Pisaliśmy już kilkakrotnie o strajku pracowników fabryki ABB w Kordobie w Hiszpanii. Pracownicy, którzy jako pracownicy zewnętrzni firmy EULEN mieli gorsze warunki pracy, postanowili walczyć o uznanie należnych im praw i przystąpili do strajku w dniu 28 października. W czasie strajku zostali zwolnieni (co jest ciężkim naruszeniem prawa do strajku), a następnie zostali zastąpieni niedoświadczonymi pracownikami pełniącymi rolę łamistrajków z firmy Eurocen, stanowiącej część międzynarodowej korporacji Adecco.
Pracownicy nie poddali się i nadal walczą z trzema wyżej wymienionymi korporacjami w sądzie i nie tylko. Domagają się przywrócenia do pracy, uszanowania ich prawa do strajku oraz odszkodowania za zbyt niskie pensje otrzymywane przez ostatnie lata, gdy firma nie przestrzegała płac wynikających z umowy zbiorowej.

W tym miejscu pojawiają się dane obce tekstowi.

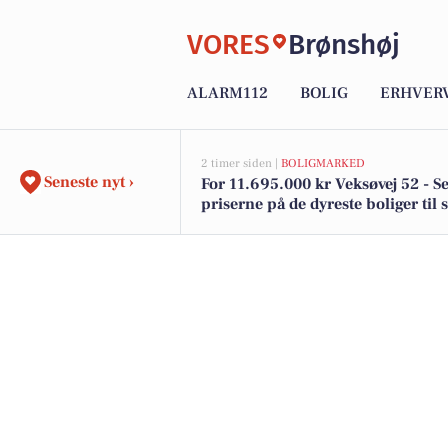
VORES
Brønshøj
ALARM112
BOLIG
ERHVER
2 timer siden |
BOLIGMARKED
Seneste nyt ›
For 11.695.000 kr Veksøvej 52 - S
priserne på de dyreste boliger til s
Brønshøj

Właśnie w tej ostatniej sprawie jest już opinia sądu, że pracodawca zastosował stawki z nieodpowiedniego porozumienia zbiorowego. Fakt, że pracownicy postanowili walczyć o należne im pensje jest jedną z kluczowych przyczyn, dla których firmy ABB i EULEN poddali pracowników represjom i starały się ich pozbyć na różne sposoby.
W dniu 17 lutego, na prośbę związku CNT-AIT działającego w firmie EULEN, Międzynarodowe Stowarzyszenie Pracowników zorganizowało międzynarodowy dzień solidarności. Pikiety i inne akcje odbyły się między innymi w Warszawie, Moskwie, Berlinie, Halle, Amsterdamie, Ghent, Caen, Oslo, Hamburgu oraz w rozlicznych miastach Hiszpanii. W Valladolid, doszło do okupacji biura Adecco przez ok. 40 aktywistów z CNT.

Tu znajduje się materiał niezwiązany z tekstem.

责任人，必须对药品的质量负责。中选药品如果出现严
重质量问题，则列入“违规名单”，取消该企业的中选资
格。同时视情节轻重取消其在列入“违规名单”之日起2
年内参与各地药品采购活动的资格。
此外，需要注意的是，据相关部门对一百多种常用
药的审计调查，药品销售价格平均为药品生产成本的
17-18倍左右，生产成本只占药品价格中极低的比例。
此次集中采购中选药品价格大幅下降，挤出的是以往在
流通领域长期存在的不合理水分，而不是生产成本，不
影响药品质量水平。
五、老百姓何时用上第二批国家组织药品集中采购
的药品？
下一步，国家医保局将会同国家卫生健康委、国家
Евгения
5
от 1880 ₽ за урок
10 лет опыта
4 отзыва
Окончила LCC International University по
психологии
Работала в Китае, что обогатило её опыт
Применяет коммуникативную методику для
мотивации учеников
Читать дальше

Ale protesty trwają cały czas i przed samym dniem akcji, już odbyło się wiele akcji w Hiszpanii i w innych krajach. W ostatnich dniach stycznia i na początku lutego, nasi koledzy z Solidarity Federation zorganizowali serię akcji w całej Wielkiej Brytanii. W tym samym czasie, odbyły się akcje w różnych miastach na Słowacji organizowane przez Priama Akcię, a także w Polsce, gdzie miały miejsce 4 protesty w Warszawie zorganizowane przez Związek Syndykalistów Polski. Nasi koledzy, razem z innymi anarchistami, pikietowali w Gliwicach, Sosnowcu oraz w Katowicach. Międzynarodowe akcje także odbyły się we Francji, Argentynie, w Chile oraz w Niemczech. W samej Hiszpanii odbywają się regularne pikiety, a w samej Kordobie, gdzie znajduje się fabryka, odbyły się dwie duże demonstracje, liczące nawet do 500 osób. Międzynarodowe Stowarzyszenie Pracowników także wspierało strajkujących finansowo i CNT cały czas zbiera datki na fundusz strajkowy.

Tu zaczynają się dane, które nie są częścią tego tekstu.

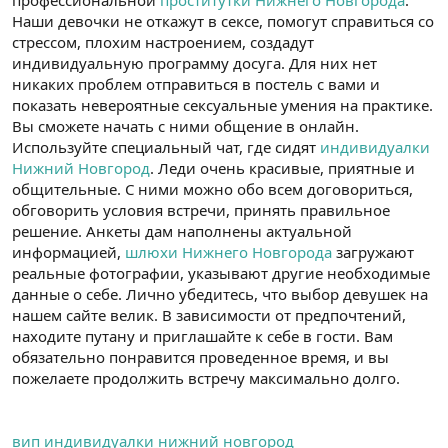
профессиональной
проститутки Нижнего Новгорода
.
Наши девочки не откажут в сексе, помогут справиться со
стрессом, плохим настроением, создадут
индивидуальную программу досуга. Для них нет
никаких проблем отправиться в постель с вами и
показать невероятные сексуальные умения на практике.
Вы сможете начать с ними общение в онлайн.
Используйте специальный чат, где сидят
индивидуалки
Нижний Новгород
. Леди очень красивые, приятные и
общительные. С ними можно обо всем договориться,
обговорить условия встречи, принять правильное
решение. Анкеты дам наполнены актуальной
информацией,
шлюхи Нижнего Новгорода
загружают
реальные фотографии, указывают другие необходимые
данные о себе. Лично убедитесь, что выбор девушек на
нашем сайте велик. В зависимости от предпочтений,
находите путану и приглашайте к себе в гости. Вам
обязательно понравится проведенное время, и вы
пожелаете продолжить встречу максимально долго.
вип индивидуалки нижний новгород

Wszyscy życzymy naszym kolegom z Hiszpanii zwycięstwa w walce z dużymi międzynarodowymi korporacjami. To niezwykle ważne, że pokazali, że pracownicy nie będą bez końca tolerować takiego wyzysku. Ich zwycięstwo będzie inspiracją dla wszystkich pracowników zatrudnionych na całym świecie na podobnych zasadach.